The “bottom line” in the Bloomberg piece, California Decides to Go It Alone on Taxes, is “A California decision to weaken an interstate tax agreement may put similar compacts between states at risk.” The article, appearing in the February 1-February 7, 2016 edition of the print magazine, is reporting the December 31, 2015 decision of the California Supreme Court weakening “one of the most important interstate compacts,” the Multistate Tax Compact.

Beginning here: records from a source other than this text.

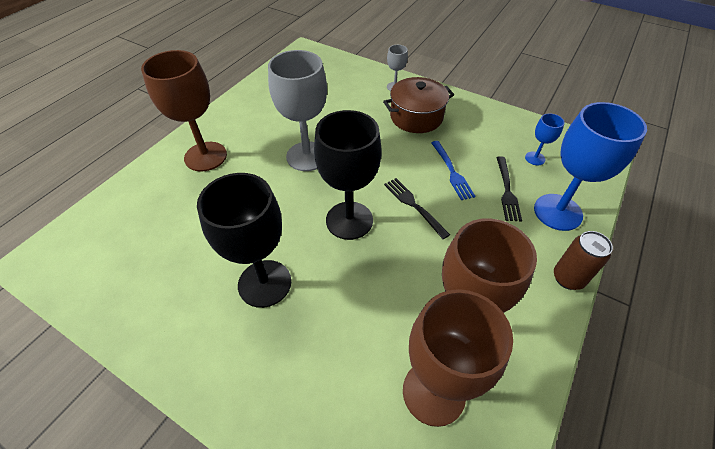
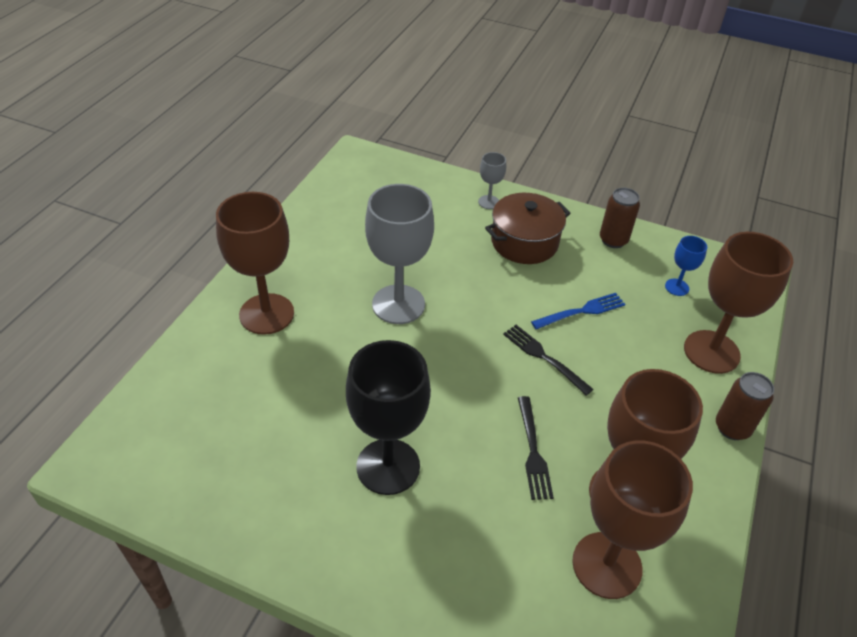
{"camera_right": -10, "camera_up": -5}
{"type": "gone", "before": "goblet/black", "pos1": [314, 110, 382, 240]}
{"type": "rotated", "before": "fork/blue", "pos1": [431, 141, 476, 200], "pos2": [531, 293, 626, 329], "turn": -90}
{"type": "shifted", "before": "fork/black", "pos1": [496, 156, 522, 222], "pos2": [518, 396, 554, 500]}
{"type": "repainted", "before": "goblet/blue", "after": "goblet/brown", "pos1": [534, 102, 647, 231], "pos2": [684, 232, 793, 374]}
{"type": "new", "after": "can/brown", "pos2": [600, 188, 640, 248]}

As indicated by the regular “bottom line” feature of this publication, the implication is that other interstate compacts could face a similar fate. However, Bloomberg spoke to our own industry colleague, Karen Schutter about the IIPRC and says: “The Interstate Insurance Product Regulation Compact, for instance, is clearly written as a binding legal contract, so the California Supreme Court’s decision is irrelevant to it, argues Karen Schutter, Executive Director of the Washington-based commission that oversees the insurance accord.”

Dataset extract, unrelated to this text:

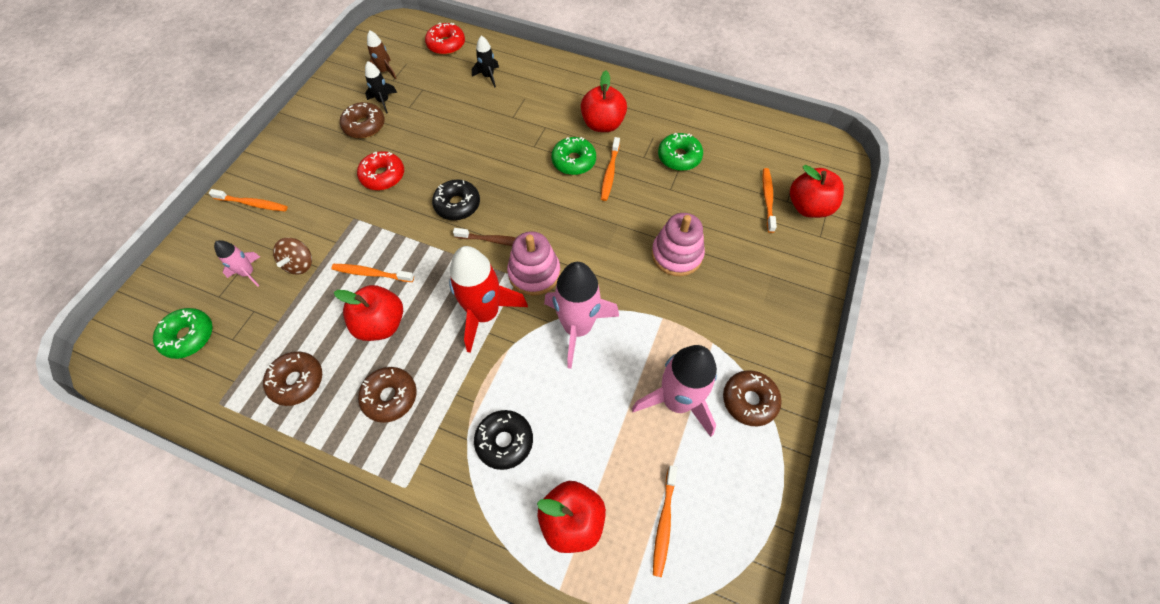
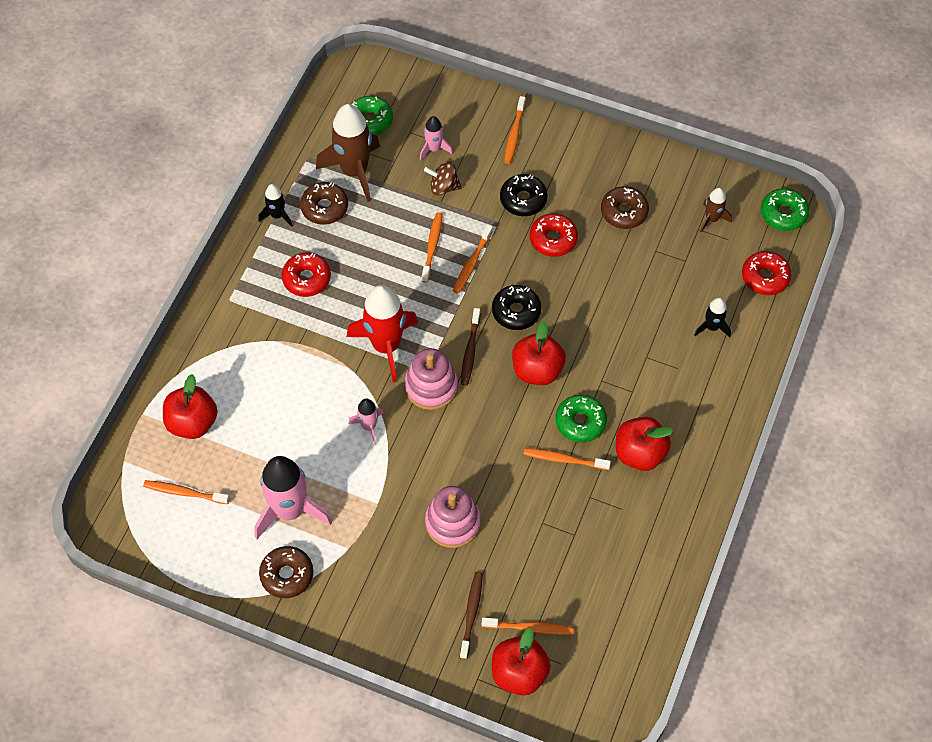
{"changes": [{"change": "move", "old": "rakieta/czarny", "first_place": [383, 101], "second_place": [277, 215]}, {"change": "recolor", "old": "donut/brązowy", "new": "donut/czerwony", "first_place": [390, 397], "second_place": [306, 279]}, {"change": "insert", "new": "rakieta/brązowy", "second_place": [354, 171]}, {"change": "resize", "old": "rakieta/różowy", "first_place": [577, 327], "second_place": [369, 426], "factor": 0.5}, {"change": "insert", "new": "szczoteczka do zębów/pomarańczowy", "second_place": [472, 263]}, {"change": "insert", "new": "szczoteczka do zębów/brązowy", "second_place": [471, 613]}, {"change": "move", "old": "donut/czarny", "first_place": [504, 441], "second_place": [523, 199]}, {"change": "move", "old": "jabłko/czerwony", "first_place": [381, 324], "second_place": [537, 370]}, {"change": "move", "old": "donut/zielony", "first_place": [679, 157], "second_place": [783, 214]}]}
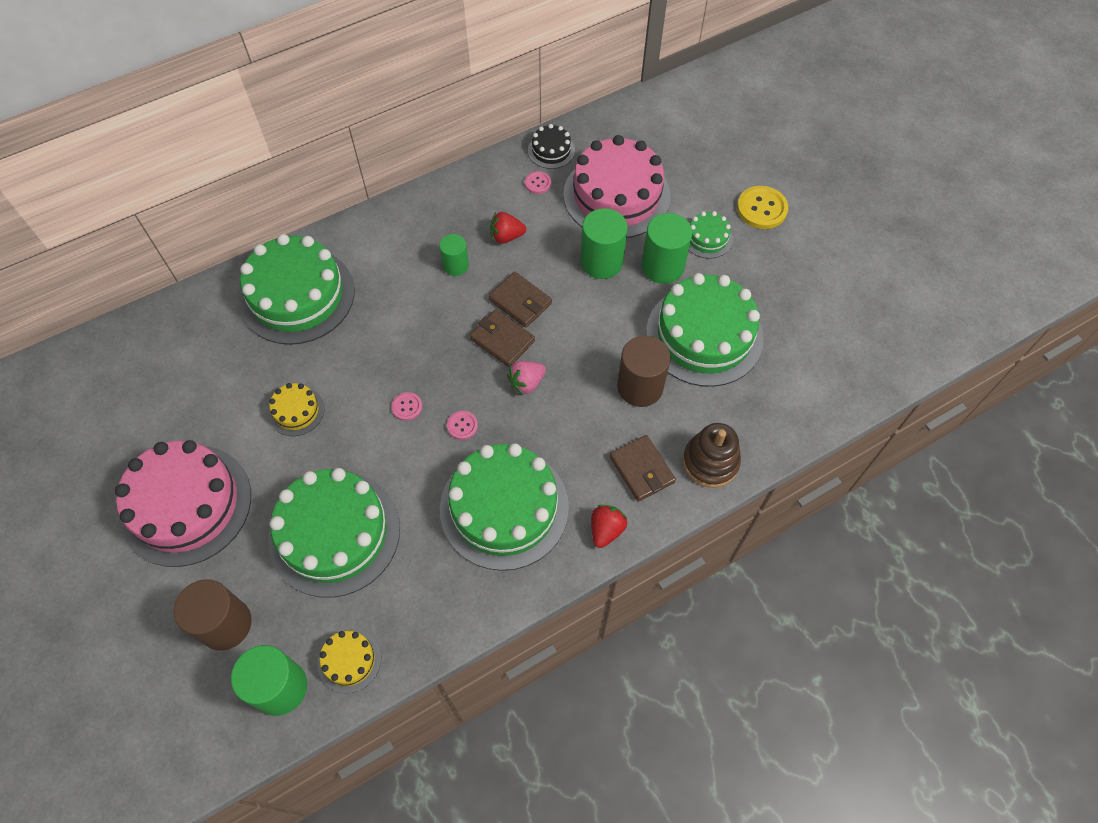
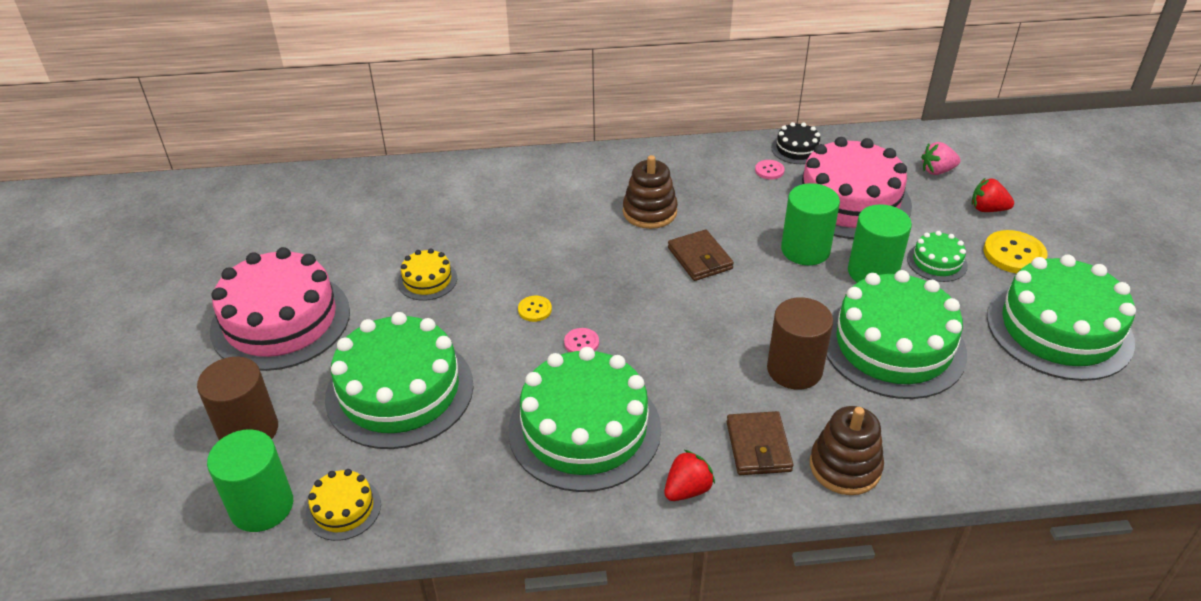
{"changes": [{"change": "recolor", "old": "guzik/różowy", "new": "guzik/żółty", "first_place": [407, 407], "second_place": [535, 309]}, {"change": "replace", "old": "walec/zielony", "new": "zabawka nakładanka/brązowy", "first_place": [456, 265], "second_place": [649, 212]}, {"change": "move", "old": "truskawka/różowy", "first_place": [526, 383], "second_place": [937, 171]}, {"change": "move", "old": "truskawka/czerwony", "first_place": [506, 237], "second_place": [987, 209]}, {"change": "move", "old": "tort/zielony", "first_place": [297, 295], "second_place": [1059, 329]}, {"change": "delete", "old": "portfel/brązowy", "first_place": [502, 340]}]}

We agree and believe the IIPRC is solid and binding. However, the article ended with a bit of possible disagreement: “For now, the only compacts that everyone agrees are safe from challenge are the ones to which Congress has explicitly given consent—for example, those covering nuclear waste disposal, oil and gas, and water rights. Congressionally approved compacts have the force of federal law, which trumps state law. One solution, then, to the problem of weak interstate agreements like MTC would seem to be for states to ask Congress to put its stamp of approval on all interstate compacts. Falling back on Washington might injure their pride, but it would keep legal uncertainty from gumming up the works.” Of course, Ms. Schutter’s point is that the IIPRC is not weak like the MTC. It is legally and operationally strong and needs no additional action to be safe from challenge.